Durante los tres años en los que enseñó, liberó y curó, el Señor Jesús mostró cómo se debe lidiar con el diablo. Él nunca ignoró sus engaños ni su existencia, al contrario, el Salvador siempre exhortó sobre la vigilancia espiritual constante para no caer en las trampas del mal.
La victoria final del Hijo de Dios fue en la cruz. Allí, satanás fue despojado completamente y vio confirmada, de manera pública para toda la Creación, su derrota:
“…y despojando a los principados y a las potestades, los exhibió públicamente, triunfando sobre ellos en la cruz” (Colosenses 2:15).
Es decir, el Señor Jesús triunfó sobre todos los demonios y los desarmó. Aún así, al regresar al Cielo, Él rogó al Padre para que nos diera Su Propio Espíritu, que es la armadura perfecta para protegernos y poder vencer, como Él venció.
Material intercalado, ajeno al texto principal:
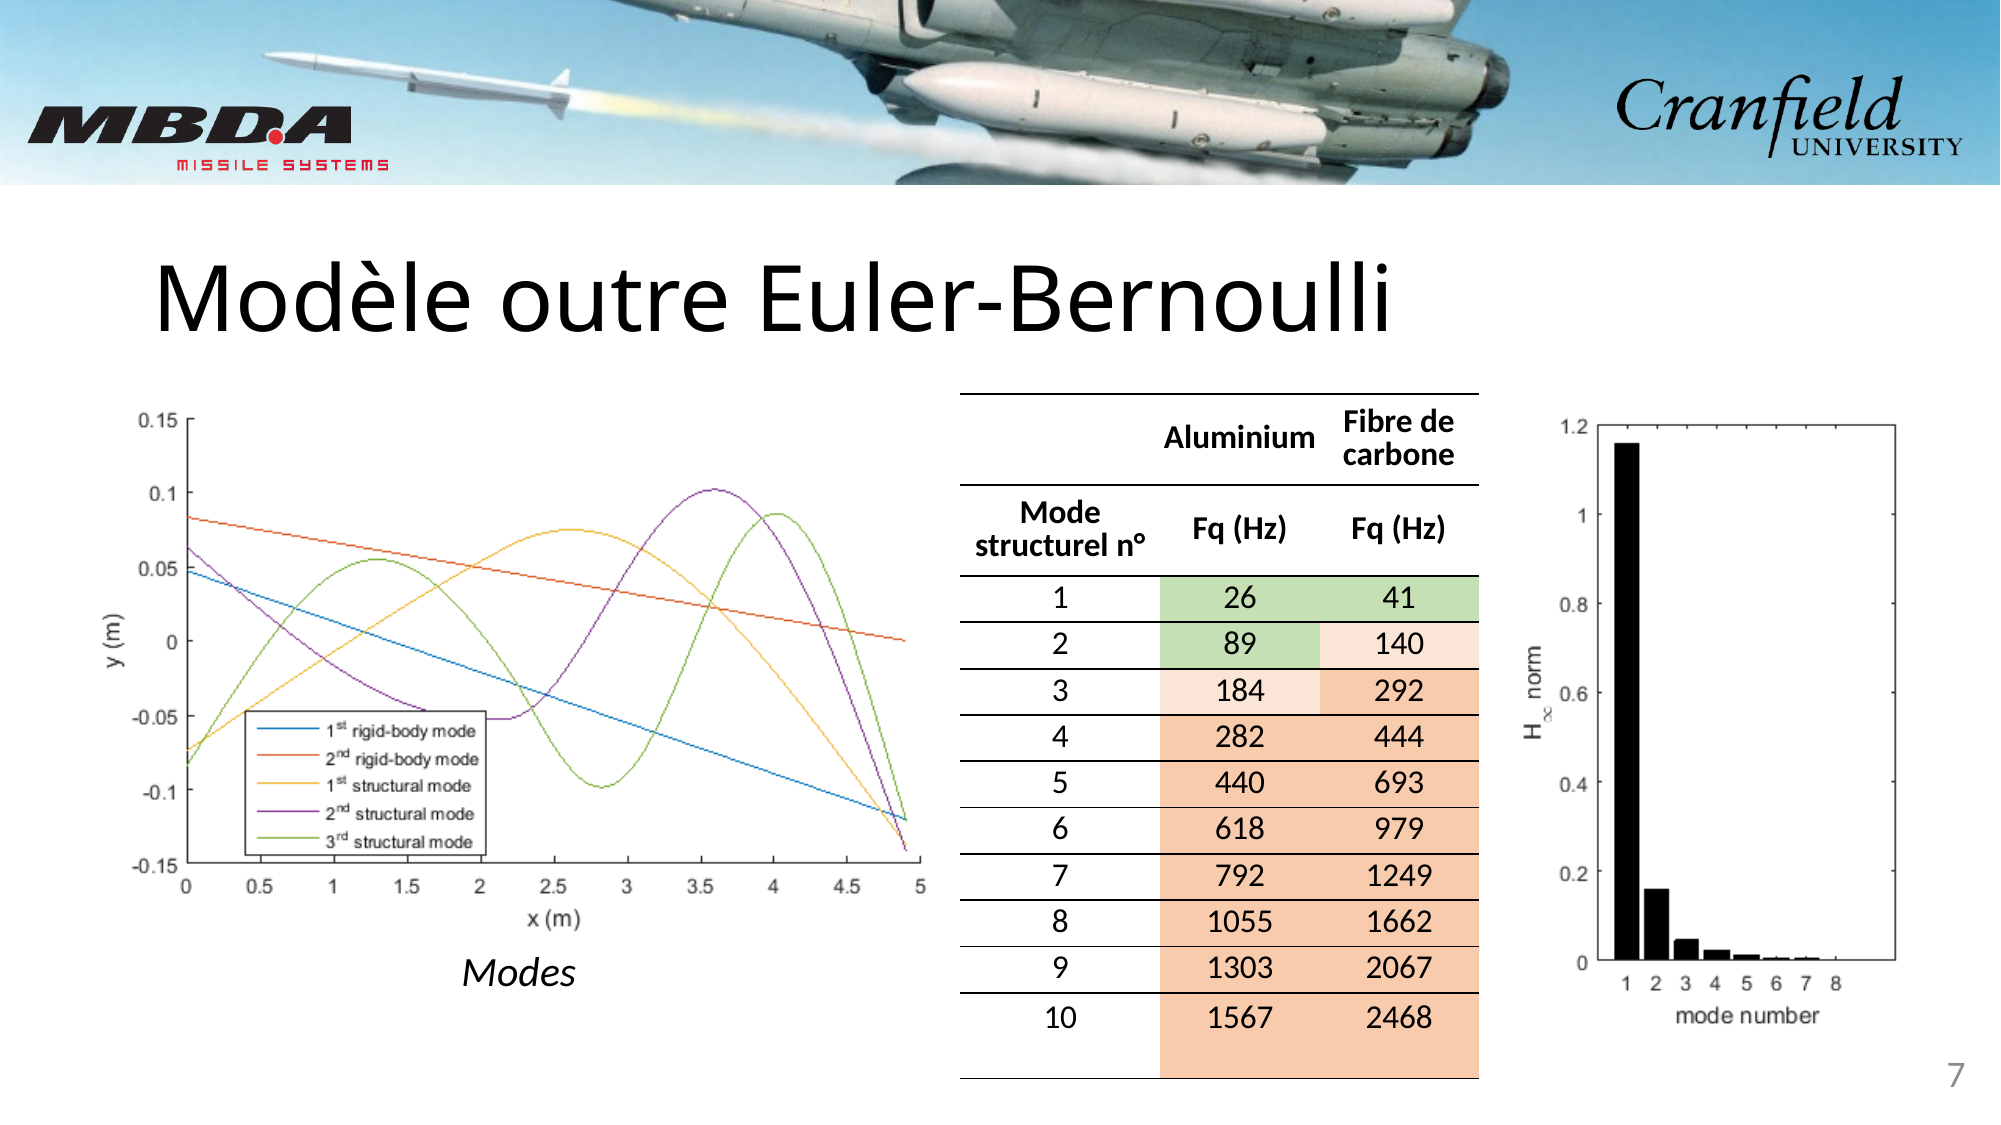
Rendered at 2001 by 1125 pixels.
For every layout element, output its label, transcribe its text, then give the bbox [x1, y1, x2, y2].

De esta manera, cada hijo lleno del Espíritu Santo, de la Palabra y del Nombre de Jesús tiene la misma autoridad del Salvador para someter al imperio de las tinieblas.
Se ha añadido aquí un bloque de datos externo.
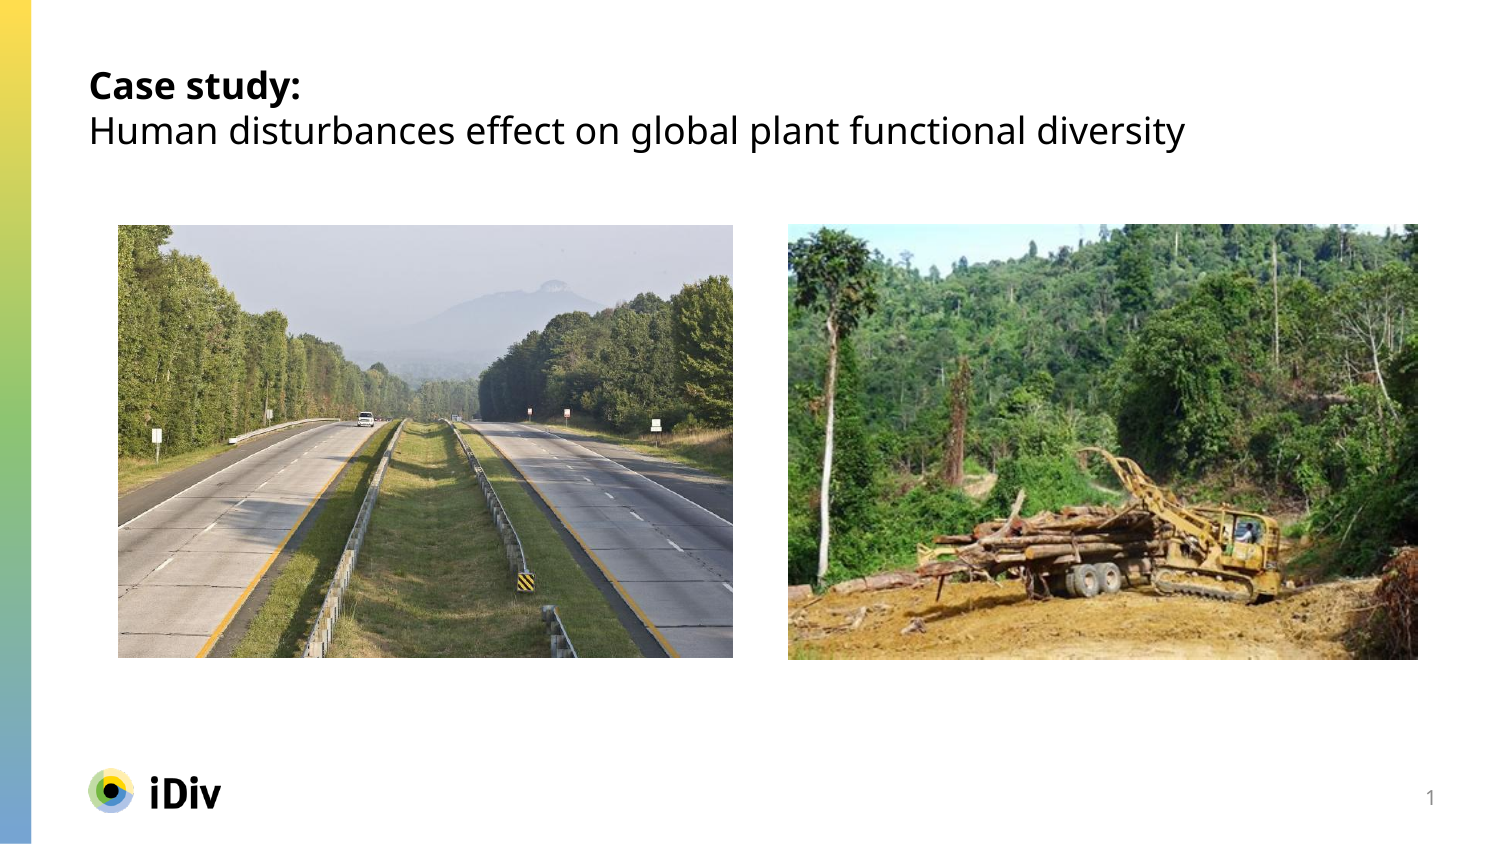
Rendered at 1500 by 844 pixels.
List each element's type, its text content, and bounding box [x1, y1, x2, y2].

picture [0, 0, 1500, 844]
slide_number <number> [1240, 767, 1437, 813]
list Case study: Human disturbances effect on global plant functional diversity [88, 61, 1437, 157]
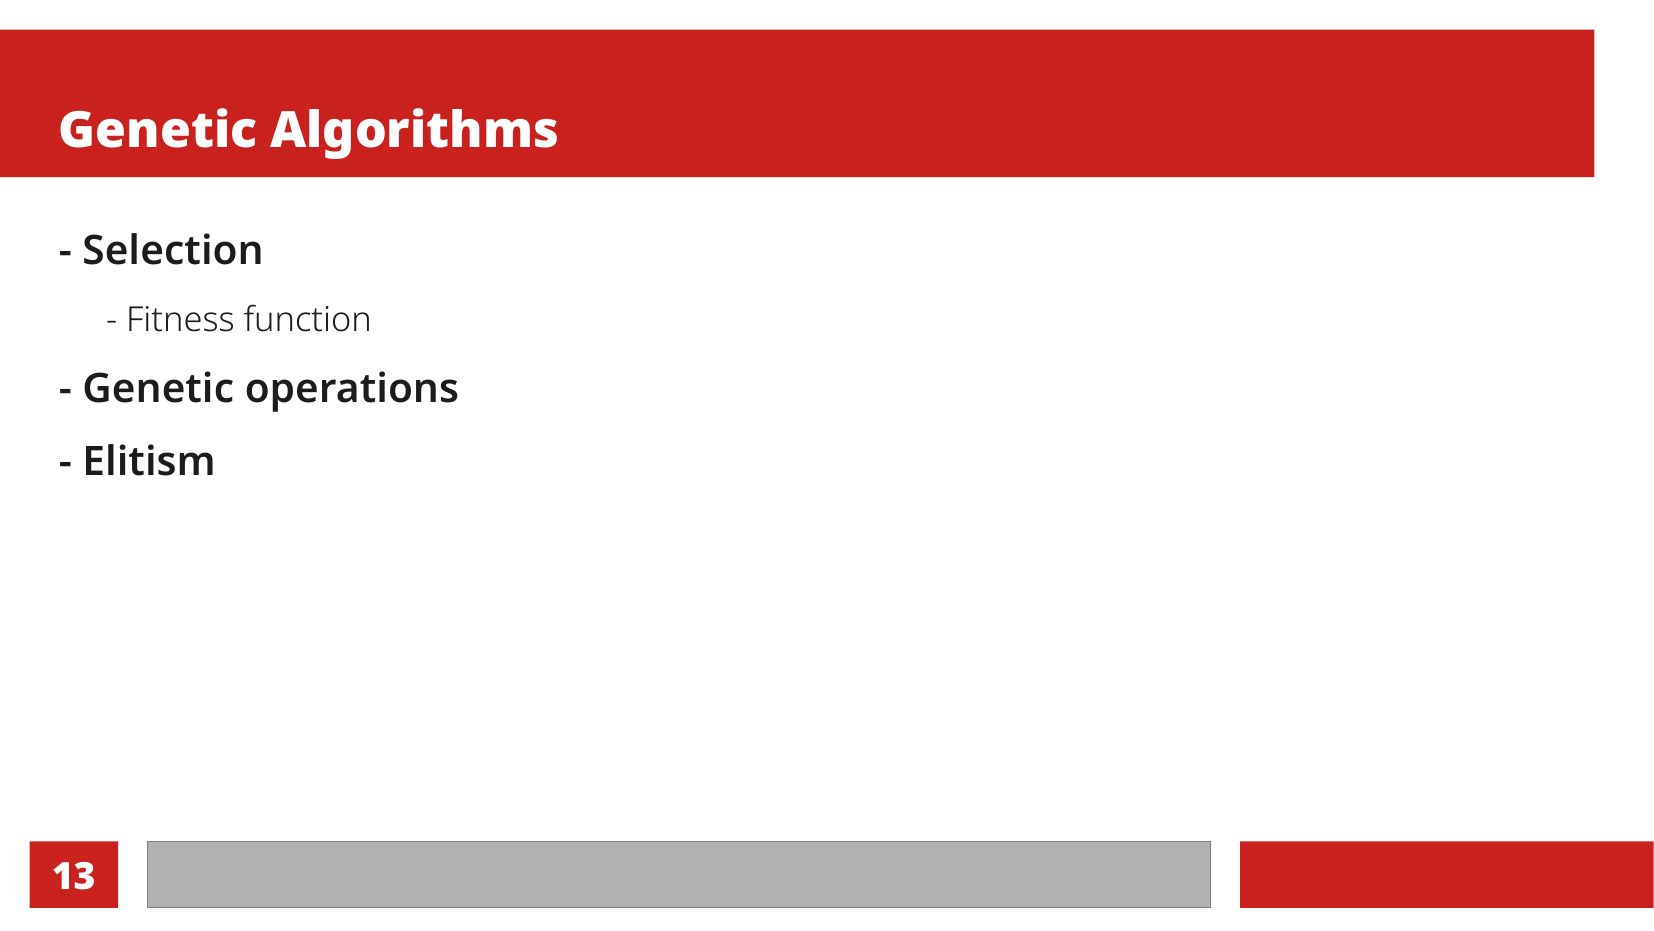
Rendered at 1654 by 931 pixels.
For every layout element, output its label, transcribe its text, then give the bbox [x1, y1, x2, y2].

title Genetic Algorithms [59, 44, 1595, 163]
list - Selection - Fitness function - Genetic operations - Elitism [59, 221, 1565, 798]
Esto significa que, a pesar de que los espíritus malignos son inconfundibles cuando se trata de maldad, engaño y astucia, aun así no debemos tenerles miedo, pues en Dios encontramos un poder infinitamente superior al de ellos.
Pero, aunque el golpe de Jesús contra el mal haya sido decisivo, sabemos que hasta que satanás sea lanzado en el lago de fuego y azufre, él seguirá luchando, aunque ya esté derrotado, pues la persistencia es una de sus principales características (Apocalipsis 13:1).
El diablo sabe que ya perdió y que su destino ya está escrito, pero actúa como una serpiente que, aún teniendo su cabeza aplastada, intenta herir a la humanidad a través de mentiras, para llevarla al mismo fin que está reservado para él.